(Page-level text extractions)

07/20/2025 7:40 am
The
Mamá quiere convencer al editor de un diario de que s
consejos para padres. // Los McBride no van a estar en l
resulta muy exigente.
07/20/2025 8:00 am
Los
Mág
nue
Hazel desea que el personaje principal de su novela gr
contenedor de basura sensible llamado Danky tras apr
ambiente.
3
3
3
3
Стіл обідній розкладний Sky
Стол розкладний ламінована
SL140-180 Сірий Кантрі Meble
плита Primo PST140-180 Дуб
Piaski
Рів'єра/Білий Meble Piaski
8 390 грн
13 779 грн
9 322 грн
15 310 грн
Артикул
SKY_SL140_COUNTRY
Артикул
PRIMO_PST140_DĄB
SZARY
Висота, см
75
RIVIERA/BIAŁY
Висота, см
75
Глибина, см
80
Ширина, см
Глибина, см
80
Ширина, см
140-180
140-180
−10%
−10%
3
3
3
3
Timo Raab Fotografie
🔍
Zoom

--

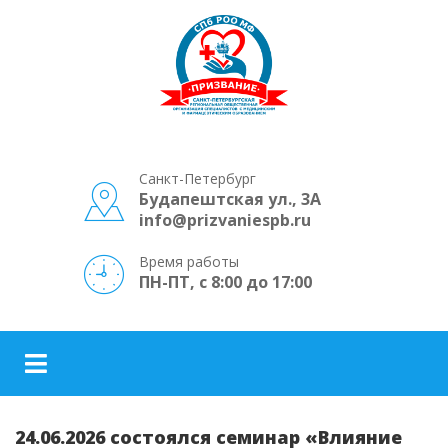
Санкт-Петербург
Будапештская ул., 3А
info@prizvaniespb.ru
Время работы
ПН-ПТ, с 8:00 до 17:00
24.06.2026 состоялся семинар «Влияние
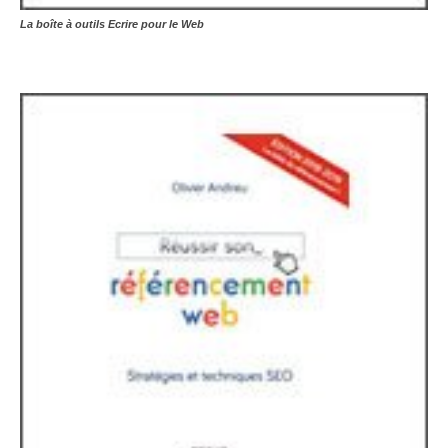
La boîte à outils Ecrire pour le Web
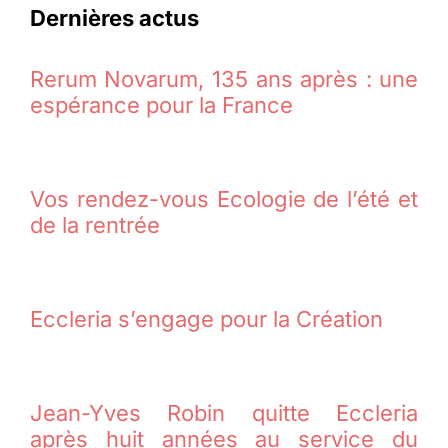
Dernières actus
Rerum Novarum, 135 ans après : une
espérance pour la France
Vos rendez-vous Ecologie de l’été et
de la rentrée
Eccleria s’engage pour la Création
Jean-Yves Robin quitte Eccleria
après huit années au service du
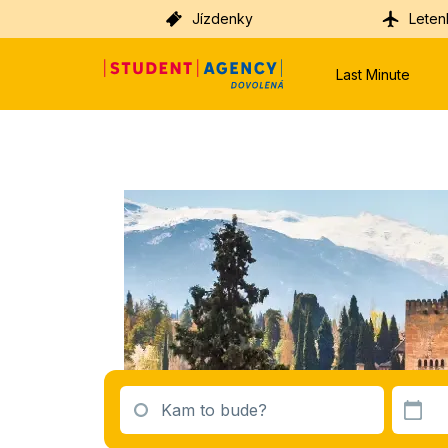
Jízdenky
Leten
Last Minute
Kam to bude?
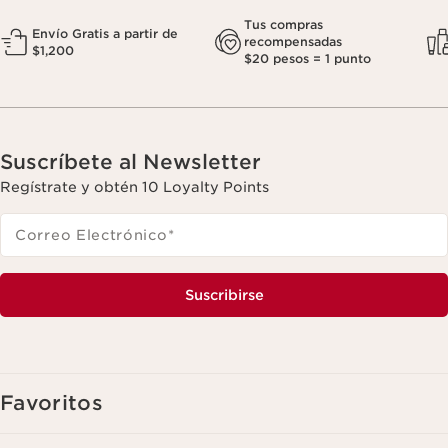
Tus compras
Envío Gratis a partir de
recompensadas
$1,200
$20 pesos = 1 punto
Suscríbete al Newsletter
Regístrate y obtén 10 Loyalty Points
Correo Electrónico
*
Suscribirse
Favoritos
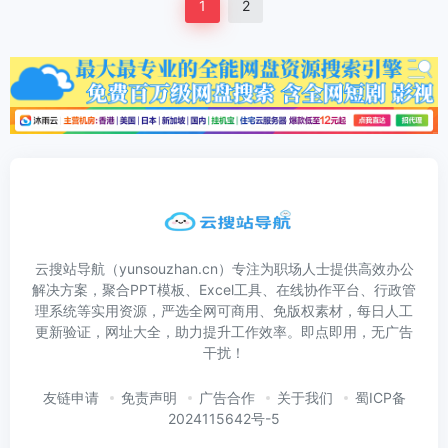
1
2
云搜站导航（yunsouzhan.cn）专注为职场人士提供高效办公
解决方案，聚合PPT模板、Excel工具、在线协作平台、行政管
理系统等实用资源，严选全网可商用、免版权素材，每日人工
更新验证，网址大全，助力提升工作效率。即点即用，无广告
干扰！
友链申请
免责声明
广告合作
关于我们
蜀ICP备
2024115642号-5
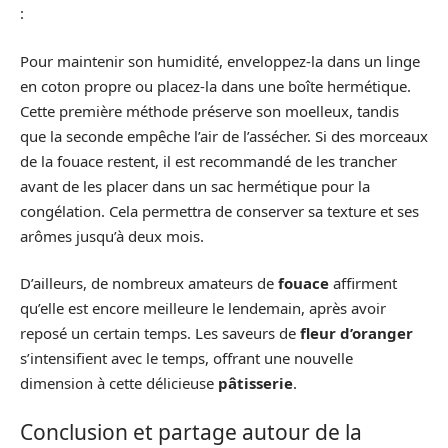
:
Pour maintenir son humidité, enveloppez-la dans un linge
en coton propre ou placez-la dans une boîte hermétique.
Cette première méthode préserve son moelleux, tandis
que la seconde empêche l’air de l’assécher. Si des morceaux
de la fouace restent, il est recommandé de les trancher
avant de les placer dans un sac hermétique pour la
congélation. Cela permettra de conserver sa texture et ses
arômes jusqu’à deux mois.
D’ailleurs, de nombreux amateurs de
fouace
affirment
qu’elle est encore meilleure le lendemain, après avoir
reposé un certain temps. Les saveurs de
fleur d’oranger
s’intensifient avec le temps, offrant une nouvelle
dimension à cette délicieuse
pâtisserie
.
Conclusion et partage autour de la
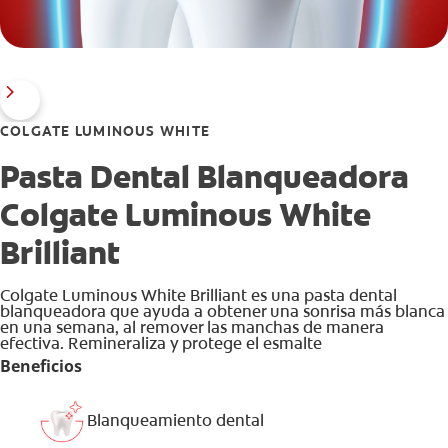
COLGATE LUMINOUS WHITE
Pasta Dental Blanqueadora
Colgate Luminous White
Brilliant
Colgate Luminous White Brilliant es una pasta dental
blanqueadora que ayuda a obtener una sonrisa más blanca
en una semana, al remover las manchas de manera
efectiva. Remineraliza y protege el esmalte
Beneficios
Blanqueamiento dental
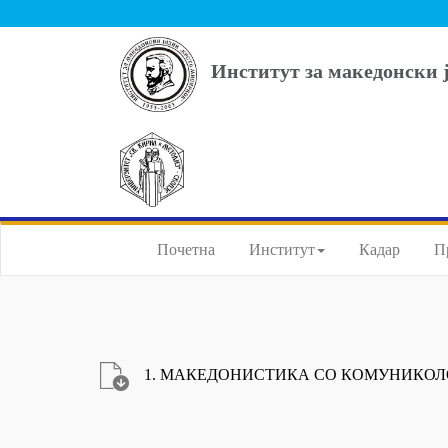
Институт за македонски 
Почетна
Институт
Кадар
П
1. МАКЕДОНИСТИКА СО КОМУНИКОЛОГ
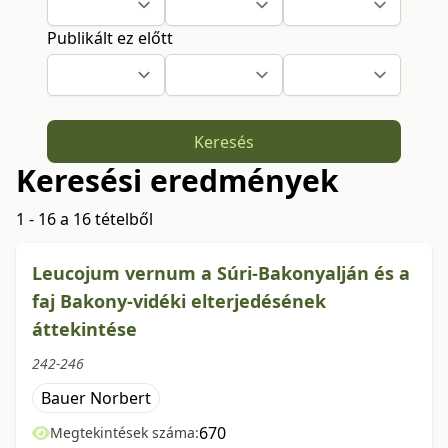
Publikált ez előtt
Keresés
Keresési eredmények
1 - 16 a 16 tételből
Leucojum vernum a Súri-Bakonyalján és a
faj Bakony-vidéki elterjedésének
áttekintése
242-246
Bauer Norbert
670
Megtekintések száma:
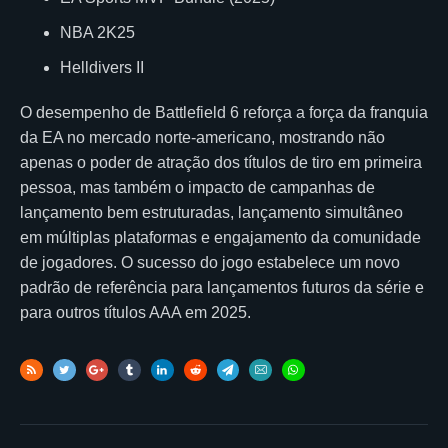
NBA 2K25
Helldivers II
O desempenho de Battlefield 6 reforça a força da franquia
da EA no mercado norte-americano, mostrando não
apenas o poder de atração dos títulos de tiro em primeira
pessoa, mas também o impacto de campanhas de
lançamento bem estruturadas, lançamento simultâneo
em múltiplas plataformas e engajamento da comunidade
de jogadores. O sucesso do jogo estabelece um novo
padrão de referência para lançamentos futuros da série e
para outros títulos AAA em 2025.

REQUEST :: Repeat the data from the line with "Санкт-Петербург" to the line with "2024115642号-5", both lines included, and leave the pictures out of your answer.

EXPECTED ANSWER ::
Санкт-Петербург
Будапештская ул., 3А
info@prizvaniespb.ru
Время работы
ПН-ПТ, с 8:00 до 17:00
24.06.2026 состоялся семинар «Влияние
La boîte à outils Ecrire pour le Web
Dernières actus
Rerum Novarum, 135 ans après : une
espérance pour la France
Vos rendez-vous Ecologie de l’été et
de la rentrée
Eccleria s’engage pour la Création
Jean-Yves Robin quitte Eccleria
après huit années au service du
Jízdenky
Leten
Last Minute
Kam to bude?
Tus compras
Envío Gratis a partir de
recompensadas
$1,200
$20 pesos = 1 punto
Suscríbete al Newsletter
Regístrate y obtén 10 Loyalty Points
Correo Electrónico
*
Suscribirse
Favoritos
1
2
云搜站导航（yunsouzhan.cn）专注为职场人士提供高效办公
解决方案，聚合PPT模板、Excel工具、在线协作平台、行政管
理系统等实用资源，严选全网可商用、免版权素材，每日人工
更新验证，网址大全，助力提升工作效率。即点即用，无广告
干扰！
友链申请
免责声明
广告合作
关于我们
蜀ICP备
2024115642号-5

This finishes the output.